Он взглянул в лицо Джамиле и не мог не задохнуться от счастья. Но мудрый внутренний голос – о, какое счастье, что он менее подвержен страстям! – прошептал: «Не торопись, не торопи ее. Дай ей чуть привыкнуть к тебе… Представь, что сегодня ваша первая брачная ночь…»
– О прекраснейшая… великолепная! Остановись на миг… Не торопись…
– Я вся твоя, мой любимый… Говори, что мне делать, – я стану твоей ученицей.
– Да будет так. Тогда позволь мне снять с тебя одеяние… И позволь мне избавиться от своего платья…
Джамиля с закрытыми глазами позволила халифу снять с нее кафтан. Но стоило ему лишь коснуться ее нежной шеи, как глаза девушки раскрылись.
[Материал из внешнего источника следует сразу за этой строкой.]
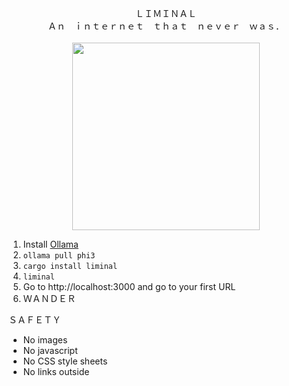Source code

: <p align="center">
  ＬＩＭＩＮＡＬ<br/>
  Ａｎ　ｉｎｔｅｒｎｅｔ　ｔｈａｔ　ｎｅｖｅｒ　ｗａｓ．<br/><br/>
  <img src="https://github.com/richardanaya/liminal/assets/294042/2c65637d-5094-42be-a2be-b418e53c7558" width=300>
</p>



1. Install [Ollama](https://ollama.com/)
2. `ollama pull phi3`
3. `cargo install liminal`
4. `liminal`
5. Go to http://localhost:3000 and go to your first URL
6. ＷＡＮＤＥＲ


ＳＡＦＥＴＹ

* No images
* No javascript
* No CSS style sheets
* No links outside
Гарун аль-Рашид почувствовал головокружение и постарался найти успокоение в самых обыденных деяниях. Он сбросил кафтан и рубаху, сел и наклонился, чтобы расшнуровать сандалии.
И тут произошло истинное чудо – из статуи Джамиля прекратилась в живую женщину. Она поспешила к нему и склонилась над его ногами, чтобы помочь. Сняв с него сандалии, она залюбовалась его грациозными ступнями.
Ощутив на своей голове прикосновение его руки, она вздрогнула.
– Ты не должна снимать с меня сандалии, мой цветок!
Эти простые слова пробудили в Джамиле ту, что дремала долгих десять лет. О да, сейчас ее душа стала душой Та-Исет, жаждущей, живой. И это преображение не мог не заметить Гарун аль-Рашид. Ему показалось, что совсем новая, сильная девушка глянула сейчас на него из-под черных густых ресниц.
– Но я хочу этого! – возразила она. – Это же мелочь… Но ты сможешь почувствовать, как же сильно я люблю тебя.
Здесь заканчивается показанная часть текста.